By merging, we mean that we will not use the native definition of a set of layers used by PyTorch, but instead we will use a GPU kernel written in CUDA or Triton. In this case, all layers are combined into a single kernel. The speedup is achieved due to the fact that each kernel spends less time reading and writing to the GPU memory than it would have to spend when performing mathematical operations in certain layers (eg. Softmax). An example of such a kernel obtained by fusion is Flash Attention.

Did we write these kernels ourselves? Of course not. Library implementations already exist for most of them. For example, layers for Flash Attention are implemented in n.Modulesso you don't have to use kernels and write them yourself torch.autograd.function from scratch. In addition, these implementations are often already optimized from a hardware point of view, so that they not only run faster, but also use less memory.

In this case, the most difficult thing is to determine where exactly in your code the corresponding layers need to be changed. Given that (as of the time of preparation of the original of this article) torch.compile tries to do it automagically, himself torch.compile does not play well with relatively new distributed strategies such as FSDP and in practice does not provide the promised speedup, all because of graph breaks.
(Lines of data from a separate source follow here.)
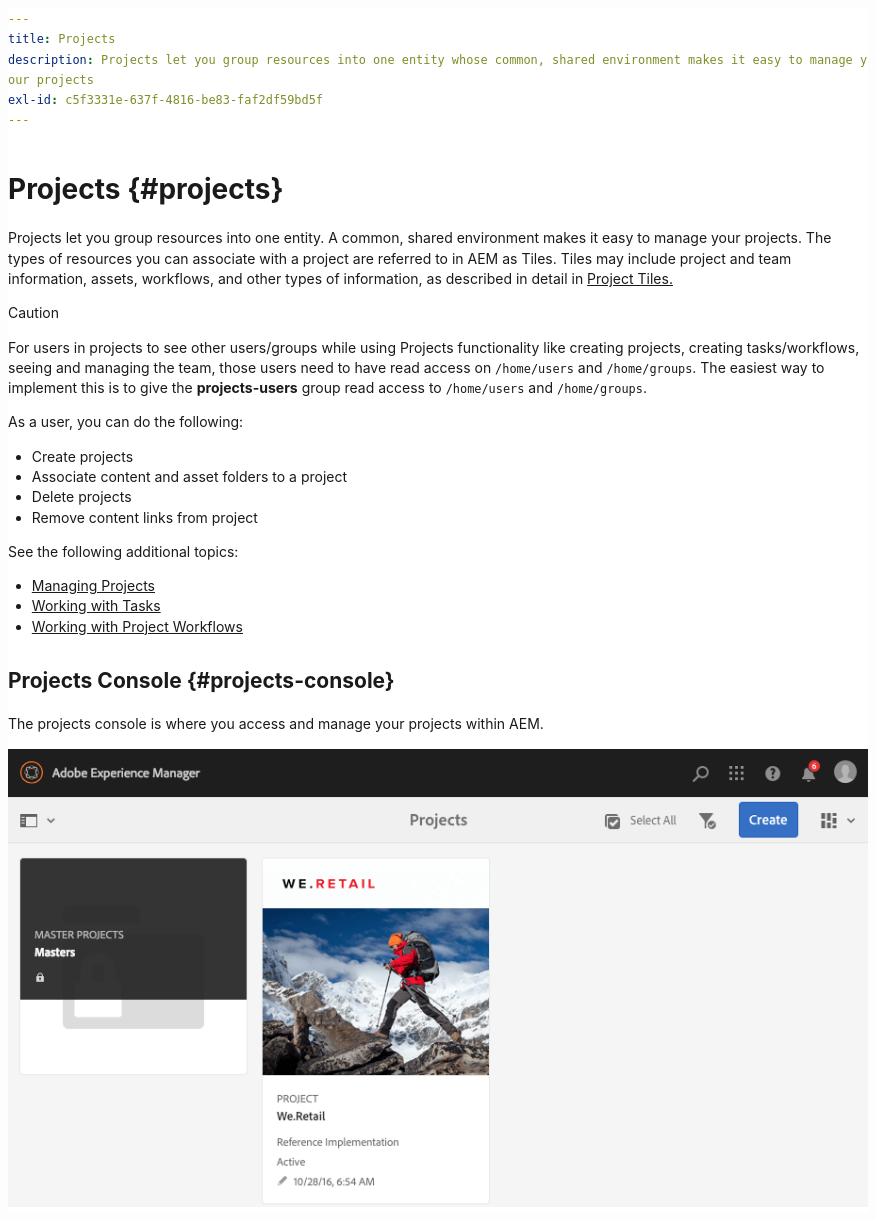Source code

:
 ```yaml
---
title: Projects
description: Projects let you group resources into one entity whose common, shared environment makes it easy to manage your projects
exl-id: c5f3331e-637f-4816-be83-faf2df59bd5f
---
```

# Projects {#projects}

Projects let you group resources into one entity. A common, shared environment makes it easy to manage your projects. The types of resources you can associate with a project are referred to in AEM as Tiles. Tiles may include project and team information, assets, workflows, and other types of information, as described in detail in [Project Tiles.](#project-tiles)

>[!CAUTION]
>
>For users in projects to see other users/groups while using Projects functionality like creating projects, creating tasks/workflows, seeing and managing the team, those users need to have read access on `/home/users` and `/home/groups`. The easiest way to implement this is to give the **projects-users** group read access to `/home/users` and `/home/groups`.

As a user, you can do the following:

* Create projects
* Associate content and asset folders to a project
* Delete projects
* Remove content links from project

See the following additional topics:

* [Managing Projects](/help/sites-cloud/authoring/projects/managing.md)
* [Working with Tasks](/help/sites-cloud/authoring/projects/tasks.md)
* [Working with Project Workflows](/help/sites-cloud/authoring/projects/workflows.md)

## Projects Console {#projects-console}

The projects console is where you access and manage your projects within AEM.

![The Projects console](/help/sites-cloud/authoring/assets/projects-console.png)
Hopefully, in the future, torch compilers will be able to do this work for us, but for now we have to manually add the implementations obtained by merging.

As a result, we were able to achieve a 4x speedup and a 38% MFU for this particular customer, compared to a baseline MFU of 20%. Most of the optimizations we made were specific to the cores where the fusion was performed. We also made many optimizations by finding the right level of parallelism for a given model, given both the size of the model itself and the customer's 3.2 Tbps of Infiniband bandwidth.

Conclusion

Most AI teams are strongly encouraged to monitor the Streaming Multiprocessor efficiency of their GPU cluster in addition to GPU utilization. This gives a much more representative picture of how much more performance can be squeezed out of the GPU. GPU utilization, in turn, gives an indication of how much the machine is idling. Of course, it would be nice to also calculate MFU, but you are unlikely to be able to monitor this metric all the time, layer by layer. By the way, in Nvidia DCGM (GPU Manager for Data Centers) SM activity information is provided by default.

There are also many more detailed metrics, such as the SM occupancy rate (called “Achieved Occupancy” in the Pytorch profiler). It tells you how much work each SM is doing. However, understanding these metrics is not that easy; it is much more convenient to try to maximize the SM efficiency. If you want to learn more about this topic, we recommend that you read about it in blog on Pytorch Profiler, DCGM documentation, Nsight's Kernel Profiling Guide and in Nsight documentation.

Thanks for reading this far. Good luck, squeeze every last drop of performance out of your GPUs!